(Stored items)
───
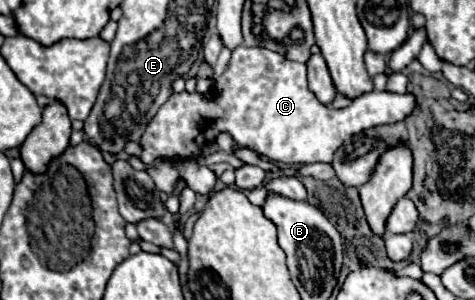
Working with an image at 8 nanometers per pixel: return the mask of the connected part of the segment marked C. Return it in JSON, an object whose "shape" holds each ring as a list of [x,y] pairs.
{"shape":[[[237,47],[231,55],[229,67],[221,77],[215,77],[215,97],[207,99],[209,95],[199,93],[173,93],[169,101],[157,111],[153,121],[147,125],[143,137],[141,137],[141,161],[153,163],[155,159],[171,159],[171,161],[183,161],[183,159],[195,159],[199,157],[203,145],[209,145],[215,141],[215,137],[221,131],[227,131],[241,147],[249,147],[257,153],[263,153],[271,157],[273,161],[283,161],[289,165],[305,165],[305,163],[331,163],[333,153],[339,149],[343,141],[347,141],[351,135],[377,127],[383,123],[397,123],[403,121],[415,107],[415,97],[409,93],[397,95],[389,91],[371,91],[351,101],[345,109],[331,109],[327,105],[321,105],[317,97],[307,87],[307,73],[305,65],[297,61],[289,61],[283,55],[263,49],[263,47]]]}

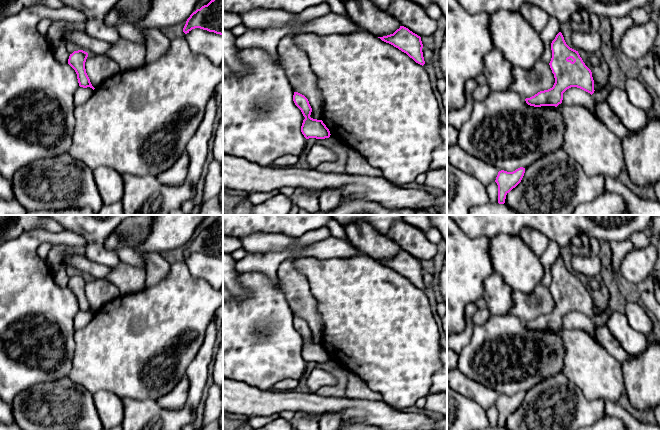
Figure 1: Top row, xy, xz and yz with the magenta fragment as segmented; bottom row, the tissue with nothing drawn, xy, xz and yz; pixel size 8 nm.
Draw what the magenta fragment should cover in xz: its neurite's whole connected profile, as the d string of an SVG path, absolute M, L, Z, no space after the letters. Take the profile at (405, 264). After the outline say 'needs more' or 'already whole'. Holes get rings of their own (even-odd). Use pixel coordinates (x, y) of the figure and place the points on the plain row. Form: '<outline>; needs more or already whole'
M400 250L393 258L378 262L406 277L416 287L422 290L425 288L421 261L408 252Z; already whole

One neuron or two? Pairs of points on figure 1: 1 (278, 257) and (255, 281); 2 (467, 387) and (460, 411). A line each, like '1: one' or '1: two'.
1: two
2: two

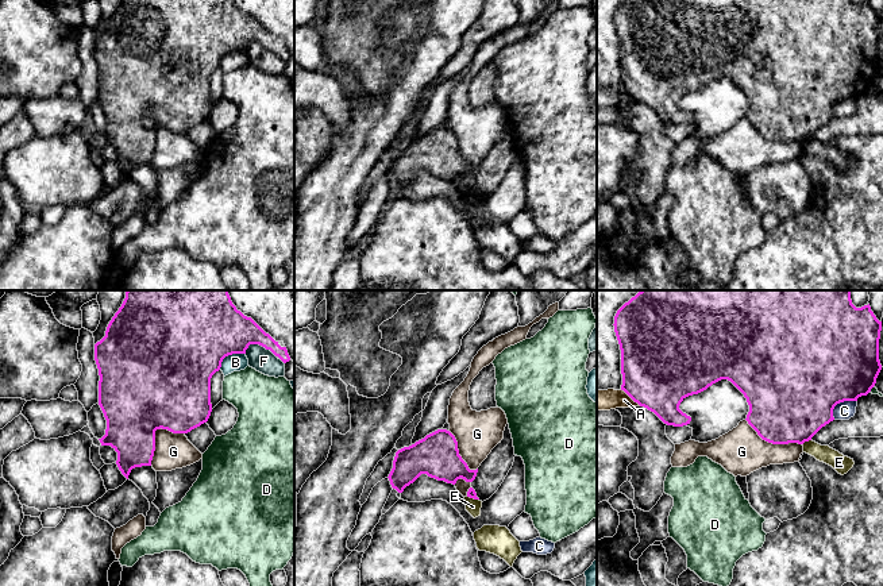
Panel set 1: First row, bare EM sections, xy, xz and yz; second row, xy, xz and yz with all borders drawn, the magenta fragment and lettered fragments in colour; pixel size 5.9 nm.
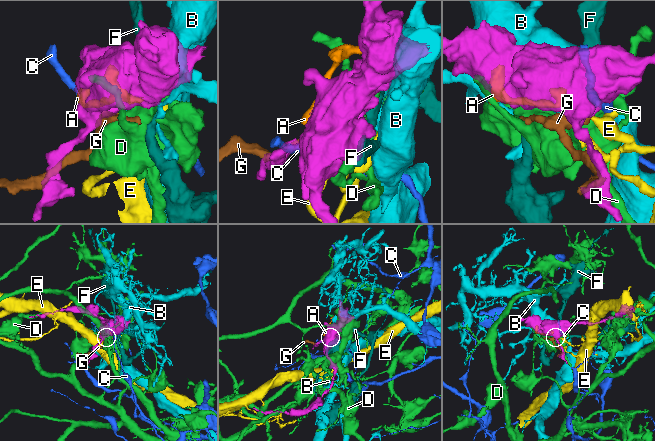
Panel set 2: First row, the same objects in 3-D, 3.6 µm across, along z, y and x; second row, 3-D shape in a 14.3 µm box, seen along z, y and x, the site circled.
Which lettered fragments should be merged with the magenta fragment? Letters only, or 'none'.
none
───
» **Task objective**
Sift through the entries and copy every line with "Panel".

» **Solution to the problem**
Panel set 1: First row, bare EM sections, xy, xz and yz; second row, xy, xz and yz with all borders drawn, the magenta fragment and lettered fragments in colour; pixel size 5.9 nm.
Panel set 2: First row, the same objects in 3-D, 3.6 µm across, along z, y and x; second row, 3-D shape in a 14.3 µm box, seen along z, y and x, the site circled.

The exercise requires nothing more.